Set in a present day in which the good guys in Terminator 2 successfully prevented the rise of Skynet and the nuclear holocaust that was to take place in 1997, there's been a separate rise of different machines further in the future. But it’s still a traditional Terminator plot: The future bad guys have sent a seemingly indestructible Terminator (Gabriel Luna) back in time to kill a certain resistance leader but is battled by another time traveler named Grace (Mackenzie Davis), who's not a Terminator but is an enhanced human supersoldier. The film's other star is Colombian actress Natalia Reyes as Dani, a young Mexican woman who encounters the new Terminator.

Also along for the ride are Linda Hamilton, returning as an older, revenge-minded Sarah Connor, and the series' original star, Arnold Schwarzenegger, playing an older, "retired" Terminator, who's adjusted to life as a husband and stepfather. How this cyborg was able to age into his 70s, or grow a beard, is left unexplained, but Arnold remains so jacked that he's still believable as an action hero at age 72.

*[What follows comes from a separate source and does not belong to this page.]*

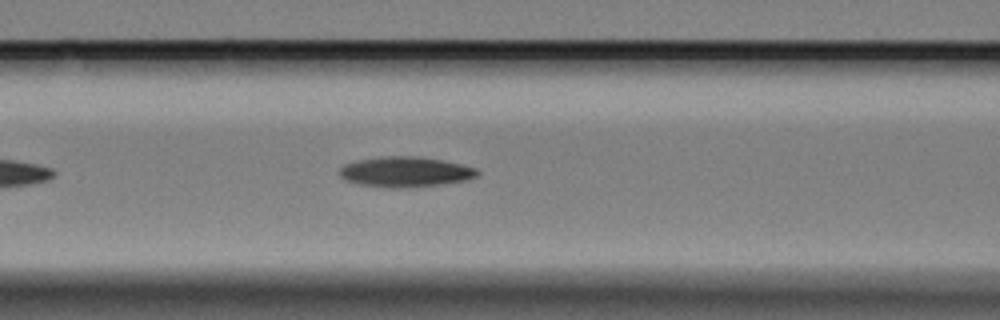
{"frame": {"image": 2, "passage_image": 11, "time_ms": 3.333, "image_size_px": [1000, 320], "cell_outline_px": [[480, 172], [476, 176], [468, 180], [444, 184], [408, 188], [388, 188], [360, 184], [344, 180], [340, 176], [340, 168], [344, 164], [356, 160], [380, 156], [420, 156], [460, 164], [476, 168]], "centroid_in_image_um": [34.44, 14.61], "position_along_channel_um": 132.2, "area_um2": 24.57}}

The younger cast is very appealing too, led by Davis, memorable in everything from the famous Black Mirror episode San Junipero to her long run on Halt and Catch Fire. Luna, best known from Marvel's Agents of S.H.I.E.L.D., is convincing as the killing machine in the tradition of Robert Patrick in T2, and the film gets creative in the many different ways he gets destroyed and then re-assembles.

Dark Fate essentially borrows the formula of Star Wars: The Force Awakens: It mostly re-enacts the plot of a past film in the series, while bringing back the key players in the original cast and teaming them up with a younger and more racially diverse cohort of new actors. And like that Star Wars sequel, what it lacks in originality it makes up for with expertly assembled action sequences, and the right amount of nostalgia.

Terminator: Dark Fate was directed by Tim Miller (the first Deadpool film) and has six different writers (including David S. Goyer and Billy Ray) if you factor in screenplay and "story by" credits. But the headline is that Cameron serves as executive producer, his first active involvement in one of these films since Terminator 2: Judgment Day in 1991.

Terminator movies, and even one TV show, have been made periodically in the years since T2, usually with Schwarzenegger involved, but never Cameron—and they've never been memorable. The only good moment in 2009's Terminator: Salvation was when Arnold—who was off serving as governor of California at the time—appeared briefly in a younger, CGI incarnation.

Dark Fate doesn’t match the original 1984 The Terminator or 1991's Terminator 2. The second movie, in particular, was a groundbreaking, much-imitated achievement in terms of both special effects and sci-fi plotting. But it's certainly better than every sequel that was made in the interim.